Great work guys, indeed adding another variable makes the problem go away. I did notice, for the original sketch, the IDE reports Binary sketch size: 824 bytes, but avrdude only writes and verifies 822 bytes. With an added variable, the sizes then agree.

So how would the problem be summarized? The last static variable cannot be initialized to -1? Not sure whether "last" is always controllable from the source code.

The problem is a combination of AVRDUDE trimming the FFs from the end of the upload and Optiboot not performing a chip erase.

How can a 328 be programmed without a chip erase, esp if it contains a prior sketch. I thought flash could only be changed (written to) from a ONE bit to a ZERO bit and that the only way to change a zero bit back to a one bit is via chip erase? Or is this just a last block used kind of thingee?

Lefty

What I don’t get (but I think I might now) is why this is a problem. Consider that you erase pages, not bytes. A page is 64 words (128 bytes), so multiples of 128 bytes will be erased. The offending bytes seem to be at 0x33A/0x33B in your example, and 0x33D/0x33E in mine. That is half-way through a page.

What I suspect is happening is this:

  • The boot loader starts reading a page:
 // Immediately start page erase - this will 4.5ms
      boot_page_erase((uint16_t)(void*)address);

      // While that is going on, read in page contents
      bufPtr = buff;
      do *bufPtr++ = getch();
      while (--length);

Note that this is for the supplied length bytes.

  • The page is copied into the “programming buffer”:
 // Copy buffer into programming buffer
      bufPtr = buff;
      addrPtr = (uint16_t)(void*)address;
      ch = SPM_PAGESIZE / 2;
      do {
        uint16_t a;
        a = *bufPtr++;
        a |= (*bufPtr++) << 8;
        boot_page_fill((uint16_t)(void*)addrPtr,a);
        addrPtr += 2;
      } while (--ch);

This time the full page is copied, not the length amount.

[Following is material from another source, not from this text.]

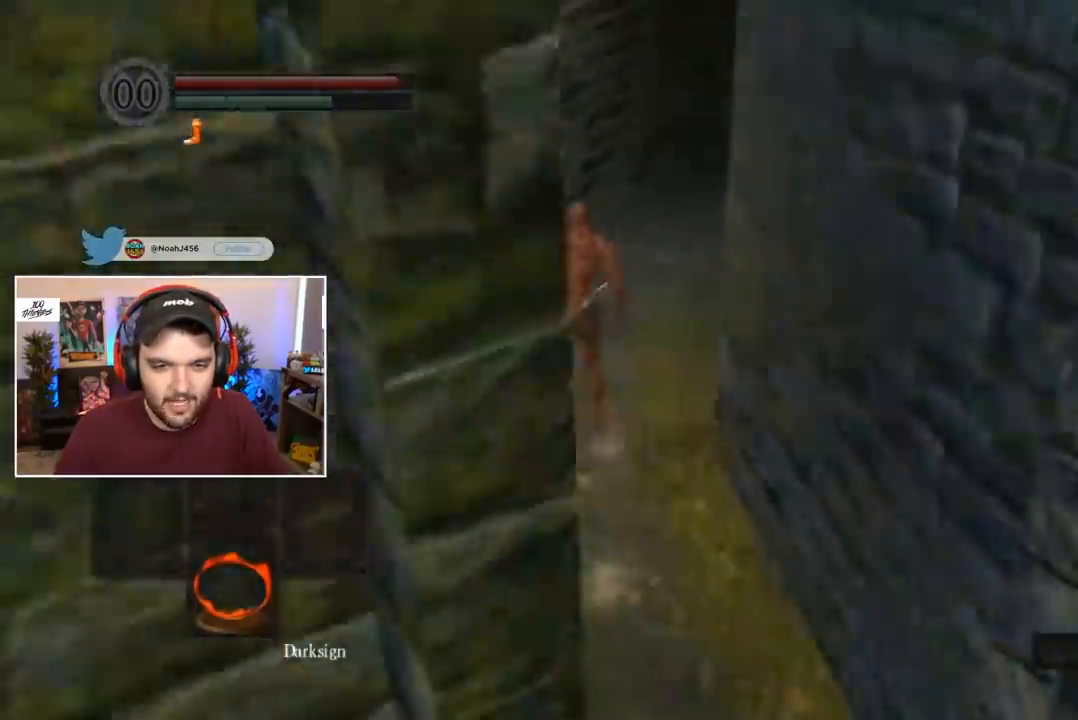
{"dt_ms": 500, "buttons": ["B"], "left_stick": "center", "right_stick": "down-right", "events": []}
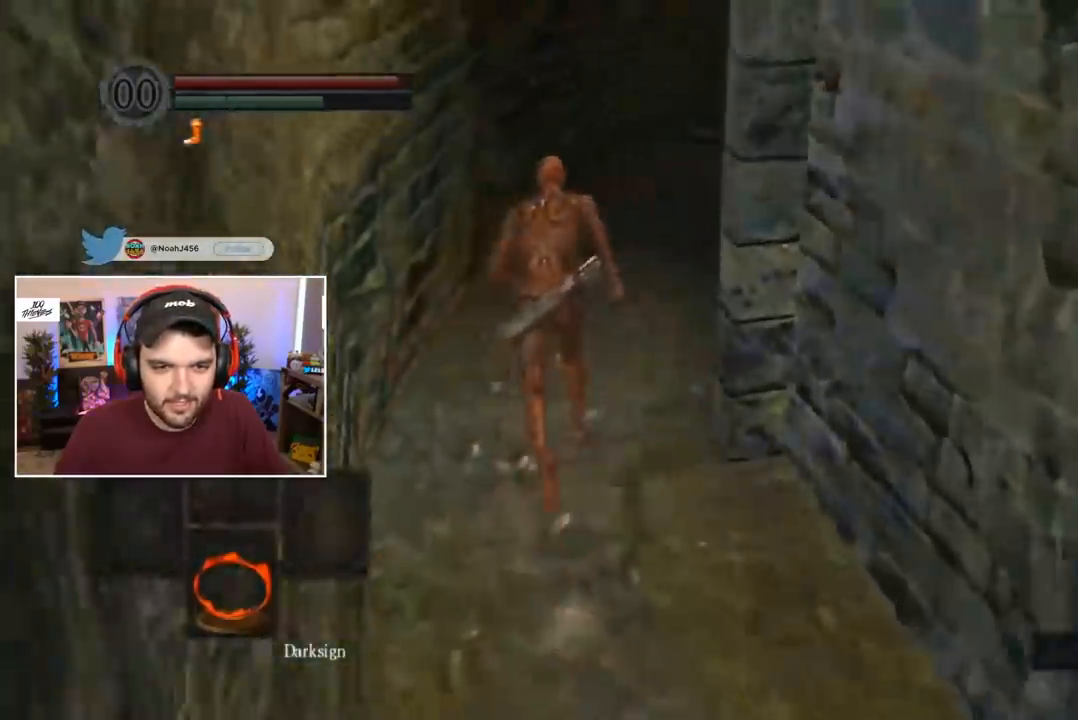
{"dt_ms": 500, "buttons": ["B"], "left_stick": "center", "right_stick": "down-right", "events": []}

  • The page is commited to flash:
  // Write from programming buffer
      boot_page_write((uint16_t)(void*)address);
      boot_spm_busy_wait();

The net effect of this would be that (even though the page was erased) the wrong data was copied from the temporary buffer to flash.

Aha! Proof!

Reading back from the chip:

:2002A000020190930301A0930401B0930501BF91AF919F918F913F912F910F900FBE0F9018
:2002C0001F901895789484B5826084BD84B5816084BD85B5826085BD85B5816085BDEEE670
:2002E000F0E0808181608083E1E8F0E01082808182608083808181608083E0E8F0E08081BA
:2003000081608083E1EBF0E0808184608083E0EBF0E0808181608083EAE7F0E0808184606F
:2003200080838081826080838081816080838081806880831092C1000895F894FFCF0F900A

Directly following the 0xFFCF which should be 0xFFFF, is actually 0x0F90. And if you look back exactly 128 bytes, there is 0x0F90 again!

So I would suggest that the bootloader should clear the temporary buffer to 0xFF before reading into it from incoming serial port.

Now that sounds like a software bug just shot down dead, even for this old hardware type.

But I bet optiboot doesn't have room left in it's code space to add the needed action. 8)

Optiboot, the loader the keeps on giving. ;)

[quote author=Nick Gammon link=topic=84243.msg631711#msg631711 date=1324608869] What I don't get (but I think I might now) is why this is a problem. Consider that you erase pages, not bytes. ... [/quote]

So should only occur for partial pages (presumably the last page)?